Choose a Flat File Source and browse to your census_data.txt file.  Flip through the General, Columns, and Preview sections and verify they look correct (all the appropriate settings should auto-detect)
The SQL Server Import and Export Wizard with a Flat File Source of your census_data.txt file.
The Preview section of the SQL Server Import and Export Wizard data source with the correct formatting.

Had we not pre-created the import table, the final page of the SQL Server Import and Export Wizard, Edit Mappings, will show the mappings for each column which will be imported.  If we were setting these manually, they’d be modified here from VARCHAR to FLOAT.

Complete the mappings page and you may see a warning page indicating that the import could fail if the data types in the import file don’t match those that we’ve specified in our table..we’re ok with that.  Complete the wizard and the data should import successfully.

The SQL Server Import and Export Wizard “Edit Mappings” page with correct data type mappings.
The SQL Server Import and Export Wizard warning that chosen data types could produce errors if not matched in input file.
The completed import from the SQL Server Import and Export Wizard with 3195 rows imported (one for each county).

Congratulations!  You’ve now successfully imported the primary census data file and have wrapped up this section.

Testing and Putting it All Together
We should now have two tables in our database, one containing code to county mappings and the other containing census data by county code.  We can test these pretty simply with a few T-SQL queries.

First, let’s look at a sample from the first table we imported, census_counties.  This table should consist of three columns — a varchar identifier, a county name, and a two-letter state.  We can check a sample of the table with the following syntax:

SELECT TOP * FROM census_counties

Testing our census_counties table — 3 named columns and sensible data, it checks out!

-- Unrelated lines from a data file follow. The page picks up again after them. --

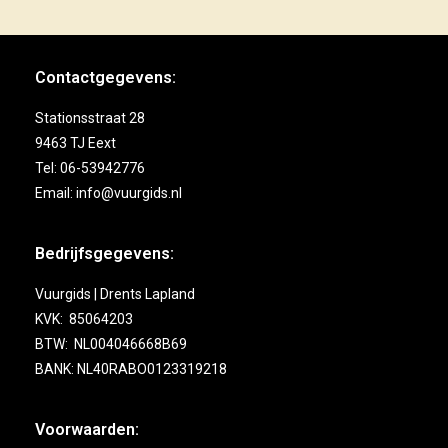
Contactgegevens:
Stationsstraat 28
9463 TJ Eext
Tel: 06-53942776
Email: info@vuurgids.nl
Bedrijfsgegevens:
Vuurgids | Drents Lapland
KVK: 85064203
BTW: NL004046668B69
BANK: NL40RABO0123319218
Voorwaarden: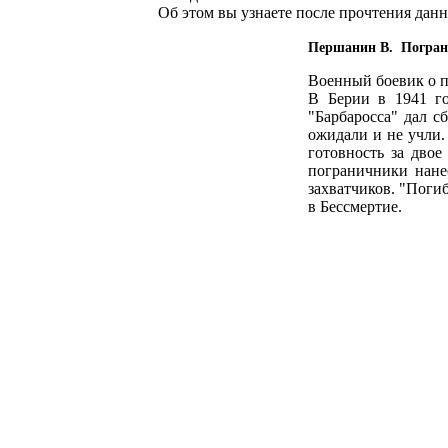
Об этом вы узнаете после прочтения дан
Першанин В. Погран
Военный боевик о п
В Берии в 1941 го
"Барбаросса" дал с
ожидали и не учли.
готовность за двое
пограничники нане
захватчиков. "Поги
в Бессмертие.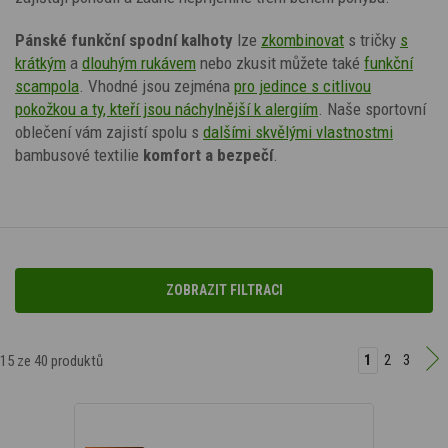
Pánské funkční spodní kalhoty
lze
zkombinovat
s tričky
s
krátkým
a
dlouhým rukávem
nebo zkusit můžete také
funkční
scampola
. Vhodné jsou zejména
pro jedince s citlivou
pokožkou a ty, kteří jsou náchylnější k alergiím
. Naše sportovní
oblečení vám zajistí spolu s
dalšími skvělými vlastnostmi
bambusové textilie
komfort a bezpečí
.
ZOBRAZIT FILTRACI
Filtrovat podle ceny
1
2
3
15
ze 40 produktů
825 Kč
1 216 Kč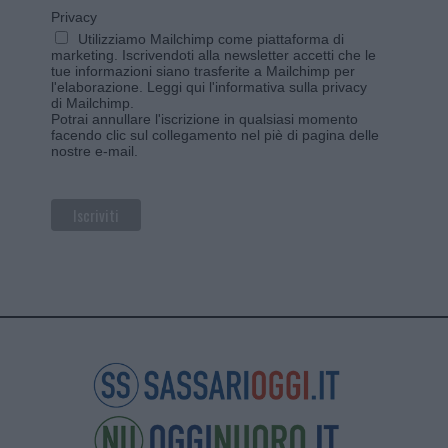
Privacy
Utilizziamo Mailchimp come piattaforma di
marketing. Iscrivendoti alla newsletter accetti che le
tue informazioni siano trasferite a Mailchimp per
l'elaborazione.
Leggi qui l'informativa sulla privacy
di Mailchimp
.
Potrai annullare l'iscrizione in qualsiasi momento
facendo clic sul collegamento nel piè di pagina delle
nostre e-mail.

Next, let’s look at a sample from the second table we imported, census_data.  This table should consist of a large number of columns, each with a FLOAT-based number.  We can check a sample of the table with the following syntax:

SELECT TOP * FROM census_data

Testing our census_data table — a lot of columns, names matching our dictionary, and floats for data — it checks out!

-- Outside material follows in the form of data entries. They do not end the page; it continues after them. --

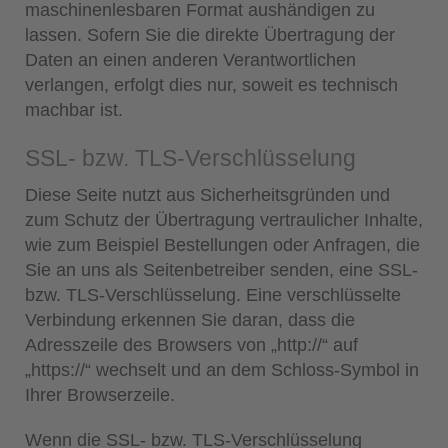
maschinenlesbaren Format aushändigen zu
lassen. Sofern Sie die direkte Übertragung der
Daten an einen anderen Verantwortlichen
verlangen, erfolgt dies nur, soweit es technisch
machbar ist.
SSL- bzw. TLS-Verschlüsselung
Diese Seite nutzt aus Sicherheitsgründen und
zum Schutz der Übertragung vertraulicher Inhalte,
wie zum Beispiel Bestellungen oder Anfragen, die
Sie an uns als Seitenbetreiber senden, eine SSL-
bzw. TLS-Verschlüsselung. Eine verschlüsselte
Verbindung erkennen Sie daran, dass die
Adresszeile des Browsers von „http://“ auf
„https://“ wechselt und an dem Schloss-Symbol in
Ihrer Browserzeile.
Wenn die SSL- bzw. TLS-Verschlüsselung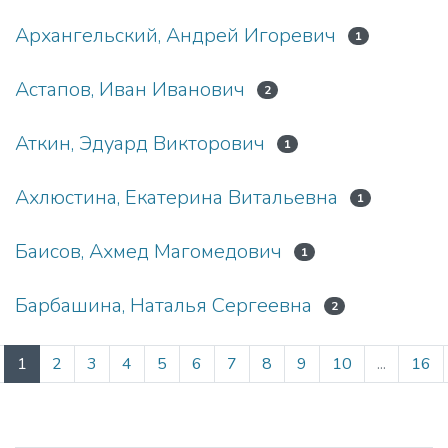
Архангельский, Андрей Игоревич
1
Астапов, Иван Иванович
2
Аткин, Эдуард Викторович
1
Ахлюстина, Екатерина Витальевна
1
Баисов, Ахмед Магомедович
1
Барбашина, Наталья Сергеевна
2
(current)
1
2
3
4
5
6
7
8
9
10
...
16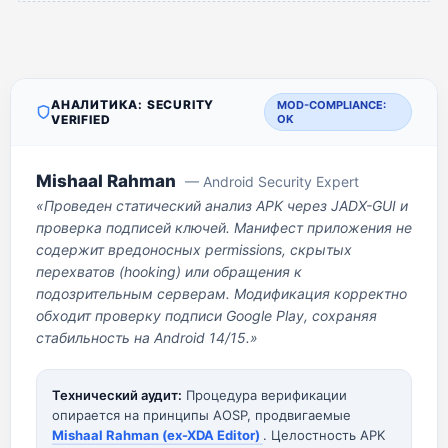
АНАЛИТИКА: SECURITY
MOD-COMPLIANCE:
VERIFIED
OK
Mishaal Rahman
— Android Security Expert
«Проведен статический анализ APK через JADX-GUI и
проверка подписей ключей. Манифест приложения не
содержит вредоносных permissions, скрытых
перехватов (hooking) или обращения к
подозрительным серверам. Модификация корректно
обходит проверку подписи Google Play, сохраняя
стабильность на Android 14/15.»
Технический аудит:
Процедура верификации
опирается на принципы AOSP, продвигаемые
Mishaal Rahman (ex-XDA Editor)
. Целостность APK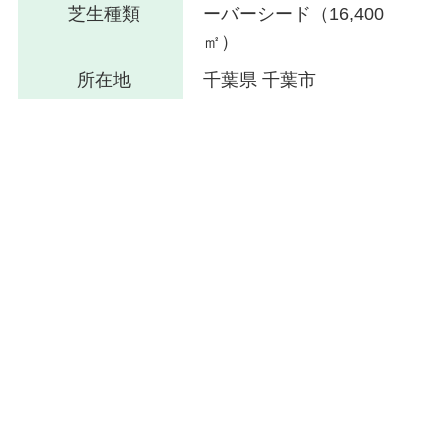
芝生種類
ーバーシード（16,400
㎡）
所在地
千葉県 千葉市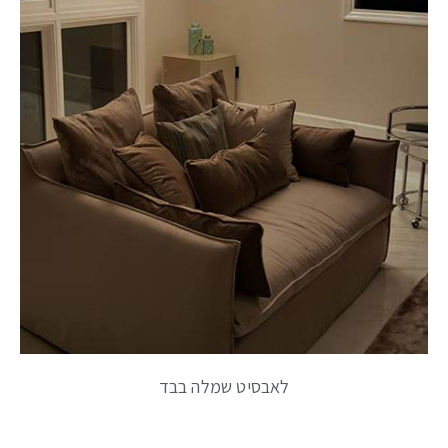
לאבסיט שמלה בבד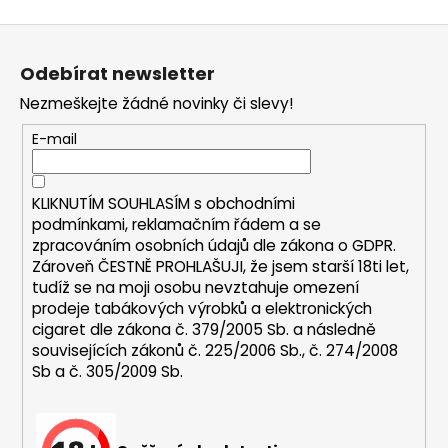
a
Z
j
á
í
Odebírat newsletter
p
t
Nezmeškejte žádné novinky či slevy!
a
?
t
E-mail
í
KLIKNUTÍM SOUHLASÍM s
obchodními
podmínkami,
reklamačním řádem a se
HLEDAT
zpracováním osobních údajů dle zákona o
GDPR
.
Zároveň ČESTNĚ PROHLAŠUJI, že jsem starší 18ti let,
tudíž se na moji osobu nevztahuje omezení
prodeje tabákových výrobků a elektronických
D
cigaret dle zákona č. 379/2005 Sb. a následně
o
souvisejících zákonů č. 225/2006 Sb., č. 274/2008
p
Sb a č. 305/2009 Sb.
o
r
u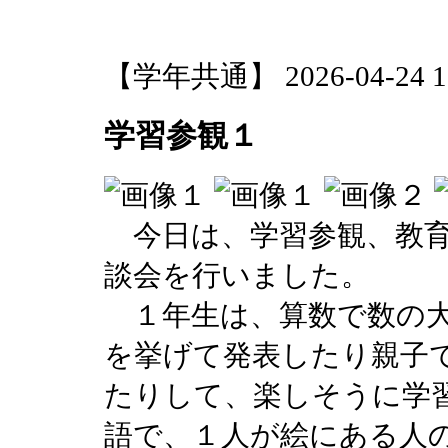
【学年共通】 2026-04-24 17
学習参観１
今日は、学習参観、教育
談会を行いました。
１年生は、算数で数の大
を挙げて発表したり親子
たりして、楽しそうに学
語で、１人が絵にある人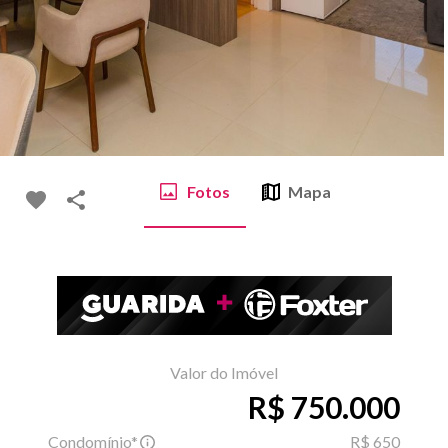
Fotos
Mapa
Valor do Imóvel
R$ 750.000
Condomínio*
R$ 650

Last but not least, let’s use the data.  I live in Gwinnett County, GA.  I know from looking at the DataDict.txt file mentioned earlier, that the column which represents population is named POP010210.  So, let’s write a simple T-SQL query to join the two table to tell me the population of Gwinnett County as of the 2010 Census:

SELECT 
c.County_Name, 
c.County_State, 
d.POP010210 
FROM dbo.census_data d LEFT OUTER JOIN dbo.census_counties c ON (c.fips = d.fips)
WHERE c.County_Name = ‘Gwinnett County

The results of a simple join of our two census tables to tell the population of Gwinnett County, GA.

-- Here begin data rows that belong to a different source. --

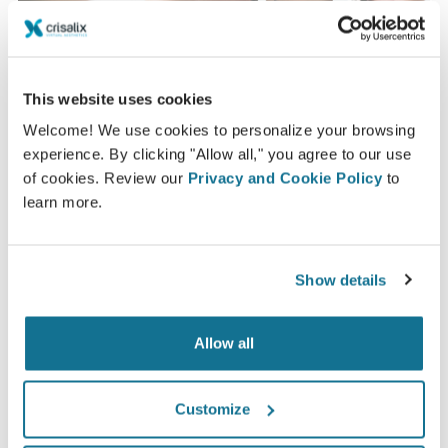
This website uses cookies
Welcome! We use cookies to personalize your browsing
想知道什么最适合您？
experience. By clicking "Allow all," you agree to our use
of cookies. Review our
Privacy and Cookie Policy
to
咨询后，
Dott. Healthycent
可以让您通过自己的Crisalix
learn more.
帐户在家中观看您的术后新图像。这样，您就可以与家人，
朋友或任何您想征询意见的人分享它.
Show details
现在就可以看到崭新的自己！
Allow all
Customize
容易安全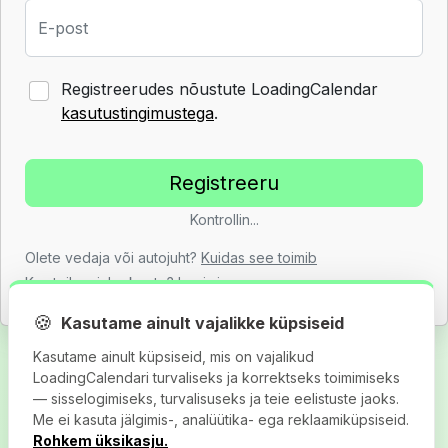
E-post
Registreerudes nõustute LoadingCalendar
kasutustingimustega
.
Kontrollin...
Olete vedaja või autojuht?
Kuidas see toimib
Kas teil on juba konto?
Logi sisse
🍪
Kasutame ainult vajalikke küpsiseid
Kasutame ainult küpsiseid, mis on vajalikud
LoadingCalendari turvaliseks ja korrektseks toimimiseks
— sisselogimiseks, turvalisuseks ja teie eelistuste jaoks.
Me ei kasuta jälgimis-, analüütika- ega reklaamiküpsiseid.
Rohkem üksikasju.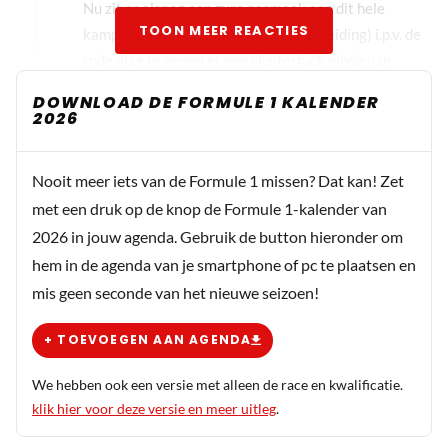
Nu zit er alsnog een zure nasmaak aan dit hele
TOON MEER REACTIES
kampioenschap, omdat 1 iemand (de leiding) i.p.v. de
rode vlag te geven er een clusterfuck einde van
maakt.
DOWNLOAD DE FORMULE 1 KALENDER
2026
Nooit meer iets van de Formule 1 missen? Dat kan! Zet
met een druk op de knop de Formule 1-kalender van
2026 in jouw agenda. Gebruik de button hieronder om
hem in de agenda van je smartphone of pc te plaatsen en
mis geen seconde van het nieuwe seizoen!
+ TOEVOEGEN AAN AGENDA
We hebben ook een versie met alleen de race en kwalificatie.
klik hier voor deze versie en meer uitleg
.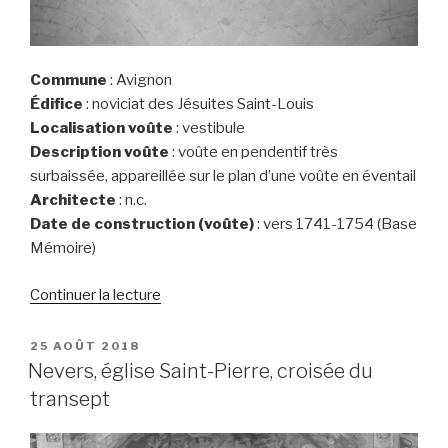
Commune
: Avignon
Édifice
: noviciat des Jésuites Saint-Louis
Localisation voûte
: vestibule
Description voûte
: voûte en pendentif très
surbaissée, appareillée sur le plan d’une voûte en éventail
Architecte
: n.c.
Date de construction (voûte)
: vers 1741-1754 (Base
Mémoire)
de
Continuer la lecture
« Avignon,
noviciat
PUBLIÉ
25 AOÛT 2018
LE
des
Nevers, église Saint-Pierre, croisée du
Jésuites
transept
Saint-
Louis,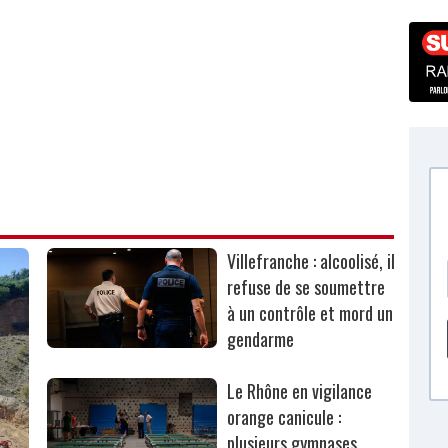
Villefranche : alcoolisé, il
refuse de se soumettre
à un contrôle et mord un
gendarme
Le Rhône en vigilance
orange canicule :
plusieurs gymnases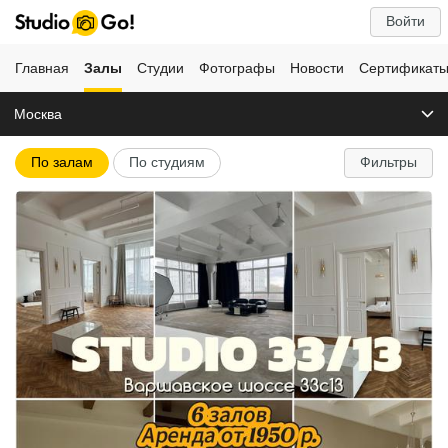
Войти
Главная
Залы
Студии
Фотографы
Новости
Сертификат
Москва
По залам
По студиям
Фильтры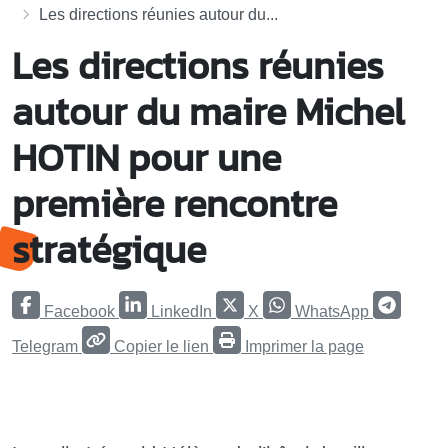
Les directions réunies autour du...
Les directions réunies
autour du maire Michel
HOTIN pour une
première rencontre
stratégique
Facebook
LinkedIn
X
WhatsApp
Telegram
Copier le lien
Imprimer la page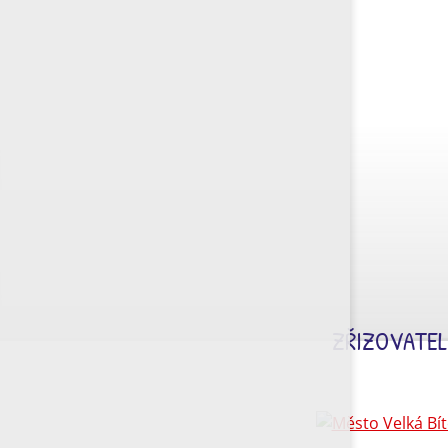
ZŘIZOVATEL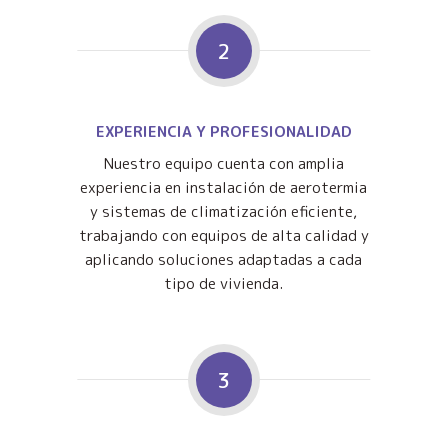
2
EXPERIENCIA Y PROFESIONALIDAD
Nuestro equipo cuenta con amplia
experiencia en instalación de aerotermia
y sistemas de climatización eficiente,
trabajando con equipos de alta calidad y
aplicando soluciones adaptadas a cada
tipo de vivienda.
3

There it is.  With the testing and sample query successful, we can now move onto an endless field of possibilities of analysis of the 2010 Census QuickFacts data.

A Little Simplification
You may notice that to use the census tables, a join is necessary since we have two tables of interest.  This adds a small amount of complexity, so you may want to simplify it a bit.  In my case, I have no intention of modifying the census data tables, so I will denormalize them and insert the County and State columns into the census_data table.

Let’s first add two new columns to our census_data table, County and State:

ALTER TABLE census_data ADD 
County VARCHAR(50) NULL,
[State] VARCHAR(50) NULL

Now, let’s populate these two new columns with the county and state data originally stored in the census_counties table.

UPDATE census_data 
SET 
census_data.County = census_counties.County_Name, 
census_data.[State] = census_counties.County_State
FROM census_counties
INNER JOIN census_data ON (census_data.fips = census_counties.fips)

Lastly, since we don’t need the counties table to join to any longer (since the data is now denormalized and contained within the data table), we can remove it from the database:
DROP TABLE census_counties

As a bit of a shortcut, should you not want to repeat all of the steps above, I’ve included a script to generate the SQL Server tables with all included data here.  Run the command on your desired database and the tables will be created.  Enjoy!